Though rainbow Jell-O molds and salads were a ubiquitous part of social gatherings a few decades ago, the food-like substance that begins as a dyed powder has fallen out of favor with most of us. It's a subject of mighty fascination for Pam Elder, a member of the Culinary Historians of Northern California who will be giving a talk about Jell-O at Omnivore Books on July 24, which will be accompanied by a Jell-O art contest.
For those born this century, Jell-O is a dyed powder made from the collagen extracted from the connective tissues and bones of animals, meaning it's definitely not vegan-friendly.
Elder, who lives in Orinda, first became interested in Jell-O when she met Oakland photographer Pat Monaco, who collects Jell-O related advertisements and ephemera (Monaco too, will be at the talk). Elder herself grew up in the 50s and 60s eating Jell-O for dessert every night, and in her world, "a buffet without [a Jell-O dish of some kind] was disappointing to say the least."
Monaco's collection shows "the range that Jell-O brought the American homemaker in terms of its potential for creative expression," says Elder, "though some of the [recipes] you wouldn't want to eat, but they're beautiful."
Elder appreciates the substance for its versatility, noting that it can be used for side dishes, salads, mains and desserts, but also as an "amazing medium," meaning that she has seen entire cities or the human body crafted out of the stuff.
She can also point to numerous websites where one can find all kinds of wacky experiments with Jell-O (perhaps the strangest is using Jell-O to make ballistics gelatin, which was then used to test how then Vice President Dick Cheney could have shot his hunting companion Harry Whittington).
Elder emphasizes that she's not affiliated in any way with Jell-o or Kraft Foods.
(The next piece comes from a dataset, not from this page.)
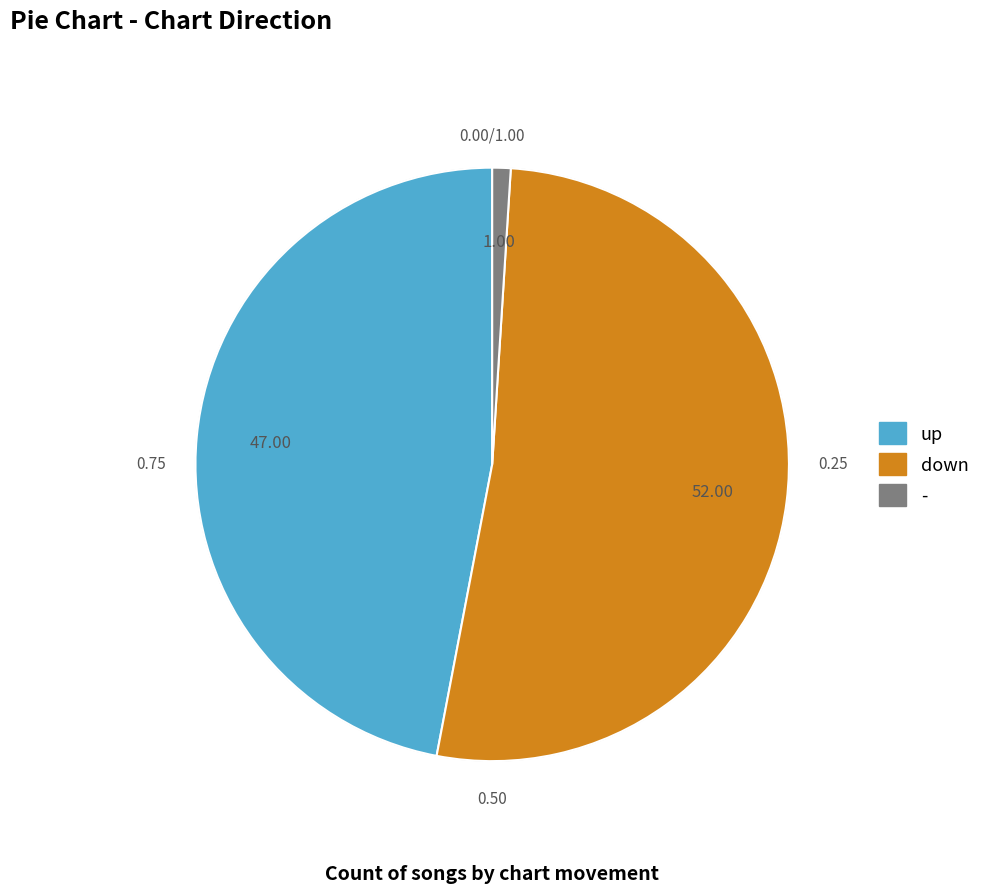

Count the number of slices in the pie.

3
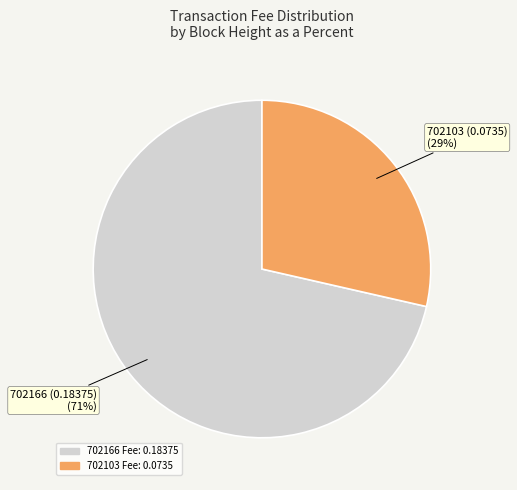

Does any single category account for the majority?

Yes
She can even understand why the stuff has fallen out of favor. "It's not Michael Pollan-approved," she says, "People have concerns regarding dyes and excessive sugar being connected to autism in children." But overall she espouses a Julia Child-like approach: "Everything in moderation."
Elder will be speaking at 6:30 p.m., Omnivore Books on Thursday, July 24. Bring an edible Jell-O creation for judging and eating.